═══ 제시된 정보 ═══
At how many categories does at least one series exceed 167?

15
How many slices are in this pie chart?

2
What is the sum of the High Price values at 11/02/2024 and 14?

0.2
═══
═══ 제시된 정보 ═══
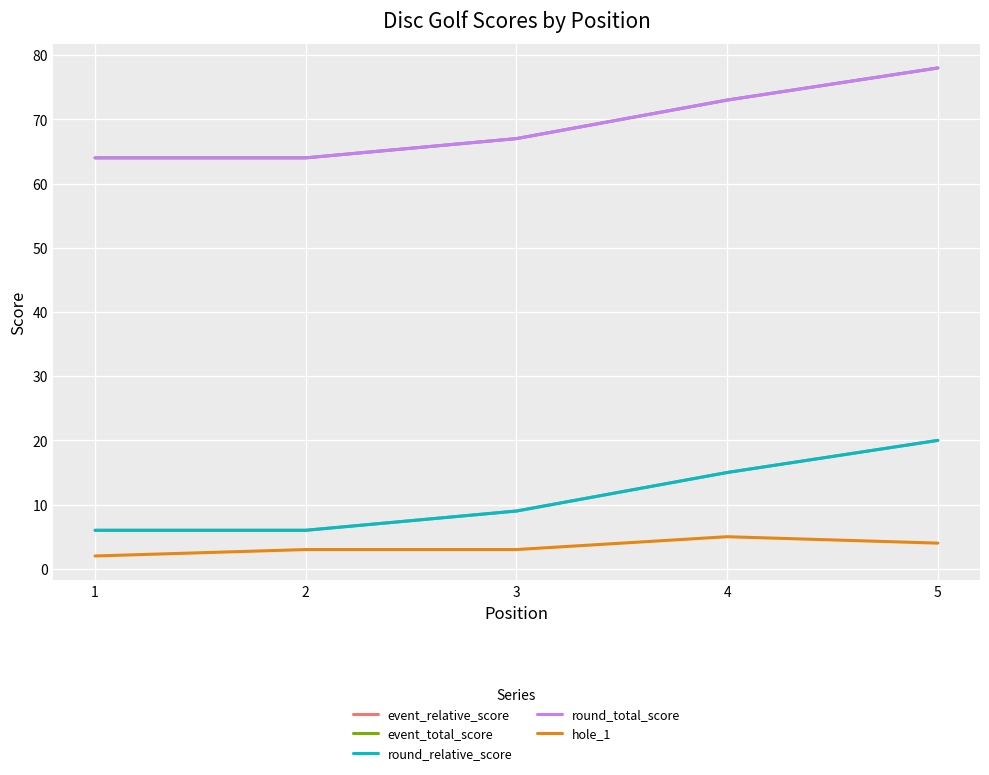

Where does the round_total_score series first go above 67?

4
═══
"At how many" 문구가 들어 있는 행부터 "What is the" 문구가 들어 있는 행까지, 양 끝 행을 포함하여 한 글자도 바꾸지 말고 다시 적으세요.

At how many categories does at least one series exceed 167?

15
How many slices are in this pie chart?

2
What is the sum of the High Price values at 11/02/2024 and 14?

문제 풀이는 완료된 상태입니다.